Camels belong to the family camelidae. The Arabian camel with a single hump is classified as Camelus Dromedarius, while the Bacterian camel with the double hump as Camelus Bactrianus. Camels are herbivorous, ruminant animals, similar to cattle. Though their favourite food is tender leaves. They thrive well on the salty scrub of the wild desert. As is well known they can survive even without drinking water over long periods. This is because of its ability to recycle the water in the bladder. Contrary to the popular belief that the hump contains water, it actually serves as a reservoir for the storage of energy producing fat. This stored fat is drawn and used by the animal as food during long travel. To prevent their feet from sinking into the soft soil and also to protect them from the burning heat, their feet are suitably padded. Their eyes too are well protected with long eye lashes so the desert storms that raise up the sand do not harm the eyes. The Arabian camel usually stands seven feet tall at the shoulders. This helps them to keep their body away from the blazing heat that radiates from the sandy surface of the desert.

Camels are friendly animals. Their remarkable endurance and strength have made them a valuable beast of burden. Despite moving at a slow pace, they can travel as long as 29 miles in a day.

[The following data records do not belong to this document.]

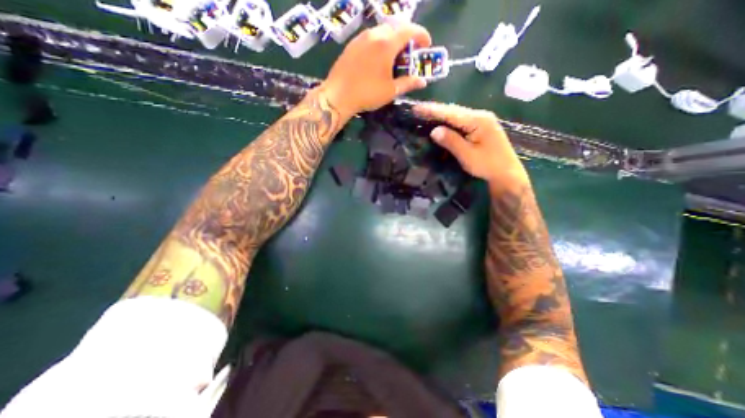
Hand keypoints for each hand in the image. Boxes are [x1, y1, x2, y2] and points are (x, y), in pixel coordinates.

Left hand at [318, 23, 431, 116]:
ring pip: (382, 30)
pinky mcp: (352, 44)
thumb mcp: (391, 91)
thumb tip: (422, 82)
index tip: (427, 44)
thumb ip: (408, 83)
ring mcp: (361, 38)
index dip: (421, 35)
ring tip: (395, 55)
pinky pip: (371, 37)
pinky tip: (379, 58)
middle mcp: (374, 34)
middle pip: (396, 26)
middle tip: (411, 52)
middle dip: (407, 36)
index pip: (410, 30)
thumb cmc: (367, 93)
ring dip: (393, 38)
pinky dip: (381, 42)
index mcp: (387, 43)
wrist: (338, 95)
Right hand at [413, 100, 528, 185]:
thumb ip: (451, 141)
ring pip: (457, 115)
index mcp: (478, 120)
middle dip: (435, 110)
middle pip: (454, 111)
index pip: (451, 113)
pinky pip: (461, 121)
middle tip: (418, 110)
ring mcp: (482, 120)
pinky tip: (441, 122)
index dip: (432, 110)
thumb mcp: (467, 155)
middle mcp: (480, 116)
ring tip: (425, 114)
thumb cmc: (487, 165)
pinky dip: (449, 121)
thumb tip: (434, 130)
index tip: (417, 108)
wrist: (507, 173)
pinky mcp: (481, 127)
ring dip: (441, 115)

Nomads of the desert depend heavily on them for food too, as there is hardly any vegetation in the desert. Camel milk has a high nutritive value and is wholesome food. Known as "Desert Vitamin" this has a relative advantage over cow's milk as the cholesterol content is 40 per cent less than the latter. Lactose (milk sugar) is relatively less while its mineral content, essential for the human body, is very high. It contains Vitamin C and does not curdle like cow's milk even when it is sour. Owing to these exceptional qualities, desert dwellers consider camel's milk as nature's boon to them in the absence of traditional food like vegetables and fruits. Camel meat is excellent for human consumption as it is free from cholesterol. Camel hair is extensively used to weave tents and rugs while its hide is used to manufacture leather goods.